The Philly Fed’s Manufacturing Business Outlook Survey rose to +32.3, the best print since February, from a +15.0 prior. Getting into the main sectors of the survey, new orders increased +17.1 to +42.6, while shipments rose +9.9 to +46.5, with unfilled orders up +8.3 to +20.5. On the unimpressive side, employment dropped -3.0 to +12.7 even with the workweek up +17.5 to +25.3. Prices paid continued their climb, up +3.4 to +28.5 which is a 13-month high. Prices received, however, came back by -4.4 to +14.0. Finally, the overall future activity index rose +6.1 to +62.7, now its second highest since back in February 1993, with expected shipments up +3.8 to +51.7. Expected new orders dropped, however, down -5.3 to +51.6, the lowest since April.

 

PPI

The Producer Price Index (PPI) rose by +.4% MoM on both headline and core measures for September. Looking YoY, headline inflation is up +.4%, while the core is up +.7%. Within the data, a +3.9% increase in the index for traveler accommodation services was a major factor in the September rise in prices for final demand services. The indices for hardware, building materials, and supplies retailing, fuels and lubricants retailing, transportation of passengers, food wholesaling, and hospital care also moved higher. In contrast, the index for food retailing fell -3.2%. Prices for truck transportation of freight and deposit services also decreased. A +14.7% rise in prices for iron and steel scrap was a major factor in the September advance in the index for final demand goods.
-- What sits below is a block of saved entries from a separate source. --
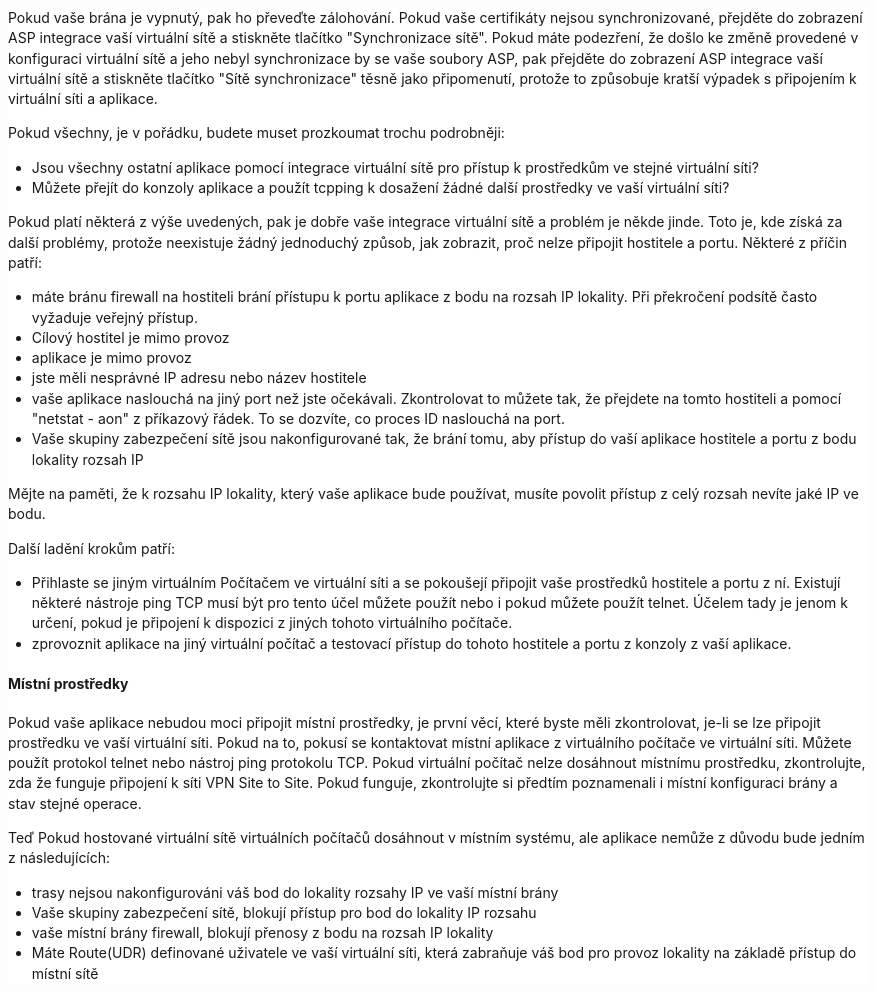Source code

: Pokud vaše brána je vypnutý, pak ho převeďte zálohování. Pokud vaše certifikáty nejsou synchronizované, přejděte do zobrazení ASP integrace vaší virtuální sítě a stiskněte tlačítko "Synchronizace sítě". Pokud máte podezření, že došlo ke změně provedené v konfiguraci virtuální sítě a jeho nebyl synchronizace by se vaše soubory ASP, pak přejděte do zobrazení ASP integrace vaší virtuální sítě a stiskněte tlačítko "Sítě synchronizace" těsně jako připomenutí, protože to způsobuje kratší výpadek s připojením k virtuální síti a aplikace. 

Pokud všechny, je v pořádku, budete muset prozkoumat trochu podrobněji:

* Jsou všechny ostatní aplikace pomocí integrace virtuální sítě pro přístup k prostředkům ve stejné virtuální síti? 
* Můžete přejít do konzoly aplikace a použít tcpping k dosažení žádné další prostředky ve vaší virtuální síti? 

Pokud platí některá z výše uvedených, pak je dobře vaše integrace virtuální sítě a problém je někde jinde. Toto je, kde získá za další problémy, protože neexistuje žádný jednoduchý způsob, jak zobrazit, proč nelze připojit hostitele a portu. Některé z příčin patří:

* máte bránu firewall na hostiteli brání přístupu k portu aplikace z bodu na rozsah IP lokality. Při překročení podsítě často vyžaduje veřejný přístup.
* Cílový hostitel je mimo provoz
* aplikace je mimo provoz
* jste měli nesprávné IP adresu nebo název hostitele
* vaše aplikace naslouchá na jiný port než jste očekávali. Zkontrolovat to můžete tak, že přejdete na tomto hostiteli a pomocí "netstat - aon" z příkazový řádek. To se dozvíte, co proces ID naslouchá na port. 
* Vaše skupiny zabezpečení sítě jsou nakonfigurované tak, že brání tomu, aby přístup do vaší aplikace hostitele a portu z bodu lokality rozsah IP

Mějte na paměti, že k rozsahu IP lokality, který vaše aplikace bude používat, musíte povolit přístup z celý rozsah nevíte jaké IP ve bodu. 

Další ladění krokům patří:

* Přihlaste se jiným virtuálním Počítačem ve virtuální síti a se pokoušejí připojit vaše prostředků hostitele a portu z ní. Existují některé nástroje ping TCP musí být pro tento účel můžete použít nebo i pokud můžete použít telnet. Účelem tady je jenom k určení, pokud je připojení k dispozici z jiných tohoto virtuálního počítače. 
* zprovoznit aplikace na jiný virtuální počítač a testovací přístup do tohoto hostitele a portu z konzoly z vaší aplikace.

#### <a name="on-premises-resources"></a>Místní prostředky ####
Pokud vaše aplikace nebudou moci připojit místní prostředky, je první věcí, které byste měli zkontrolovat, je-li se lze připojit prostředku ve vaší virtuální síti. Pokud na to, pokusí se kontaktovat místní aplikace z virtuálního počítače ve virtuální síti. Můžete použít protokol telnet nebo nástroj ping protokolu TCP. Pokud virtuální počítač nelze dosáhnout místnímu prostředku, zkontrolujte, zda že funguje připojení k síti VPN Site to Site. Pokud funguje, zkontrolujte si předtím poznamenali i místní konfiguraci brány a stav stejné operace. 

Teď Pokud hostované virtuální sítě virtuálních počítačů dosáhnout v místním systému, ale aplikace nemůže z důvodu bude jedním z následujících:

* trasy nejsou nakonfigurováni váš bod do lokality rozsahy IP ve vaší místní brány
* Vaše skupiny zabezpečení sítě, blokují přístup pro bod do lokality IP rozsahu
* vaše místní brány firewall, blokují přenosy z bodu na rozsah IP lokality
* Máte Route(UDR) definované uživatele ve vaší virtuální síti, která zabraňuje váš bod pro provoz lokality na základě přístup do místní sítě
Prices for fresh and dry vegetables, residential electric power, corn, beef and veal, and oil seeds also moved higher, while the gasoline index fell by -2.8%. Prices for natural, processed, and imitation cheese and for household refrigeration equipment also decreased. Combined with yesterday's mostly softer consumer price data, the overall outlook for inflation ahead remains modest.

 

CPI

Consumer Price Inflation (CPI) increased by +.2% for September at both the headline and core measures, and in-line with market expectations. On a YoY basis, headline inflation rose to +1.4% from +1.3%, while the core measure held steady at +1.7%. Within the monthly details, we see used car prices adding their highest MoM gains in the history of the report, up +6.7% vs. last month’s +5.4%, and now up +10.3% YoY. On the softer side, apparel prices fell -.5%, while medical care services were mostly flat. Housing rents rose just +.1%, while prices for lodging away from home fell by -.4%. If we look outside the core, energy prices were up +.8%, with gasoline up +.1%, and fuel oil down -5.3%. Food prices were also weaker, posting flat overall with food at home down -.4%, and food away from home up +.6%.